In February 2013, several months after her resignation and agreement, Potts sent a complaint to the organization’s accreditor regarding “alleged deceptions in maintaining its accreditation.” (After entering into the agreement, Potts also sent a disparaging email.)
The organization sued Potts for breach of contract, citing Potts’s complaint to the accreditor. Potts, in turn, filed a lawsuit in federal court, claiming the organization retaliated against her in violation of the False Claims Act (“FCA”) when it sued her. The organization moved to dismiss Potts’s FCA lawsuit, which the district court granted.
The Tenth Circuit Court of Appeals affirmed the dismissal of Potts’s FCA retaliation claim, engaging in extensive statutory interpretation to support its conclusion that “employees” under the False Claims Act are limited to “persons who were current employees when their employers retaliated against them.” (emphasis added).

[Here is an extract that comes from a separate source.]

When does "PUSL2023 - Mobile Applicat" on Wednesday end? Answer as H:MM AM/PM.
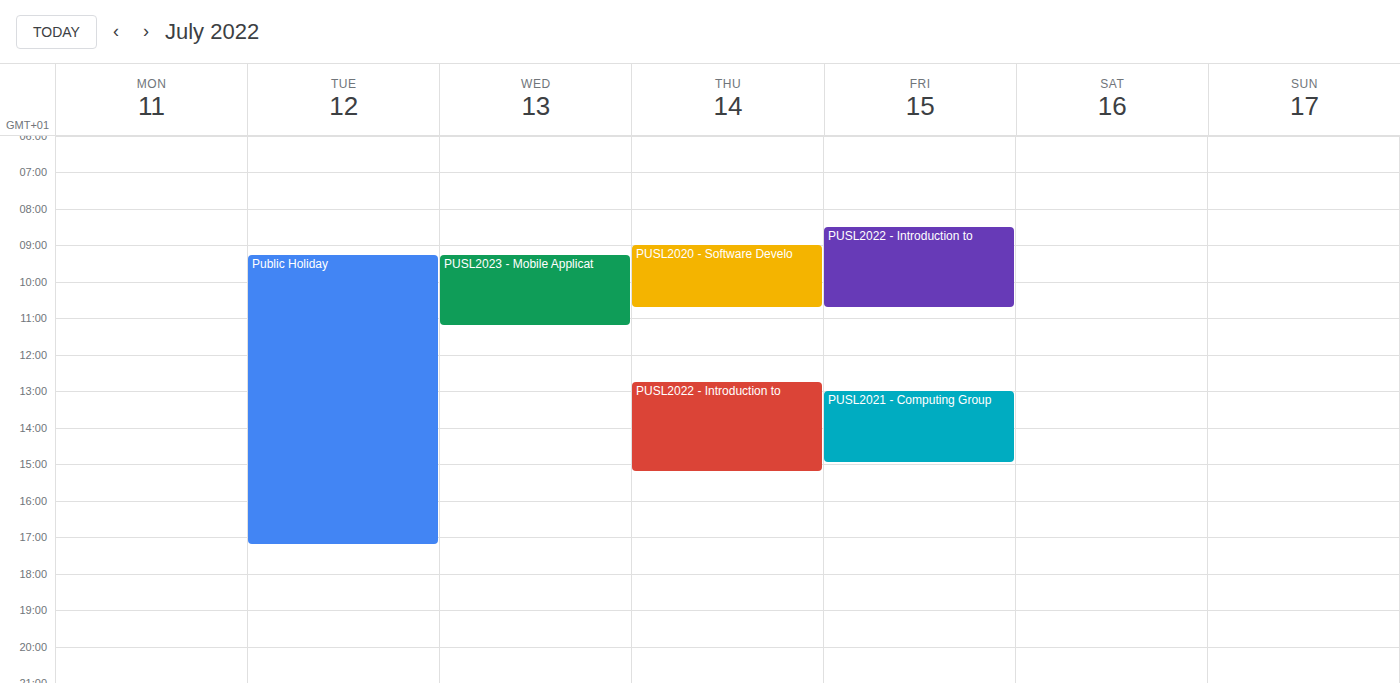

In contrasting the False Claims Act with Title VII’s anti-retaliation provision, the Tenth Circuit concluded that “…the False Claims Act, by its list of retaliatory acts, temporally limits relief to employees who are subjected to retaliatory acts while they are current employees.” The Tenth Circuit ultimately held that “[b]ecause Potts alleges that the [organization] retaliated against her after she resigned her employment, she cannot have a cognizable claim under the statute.”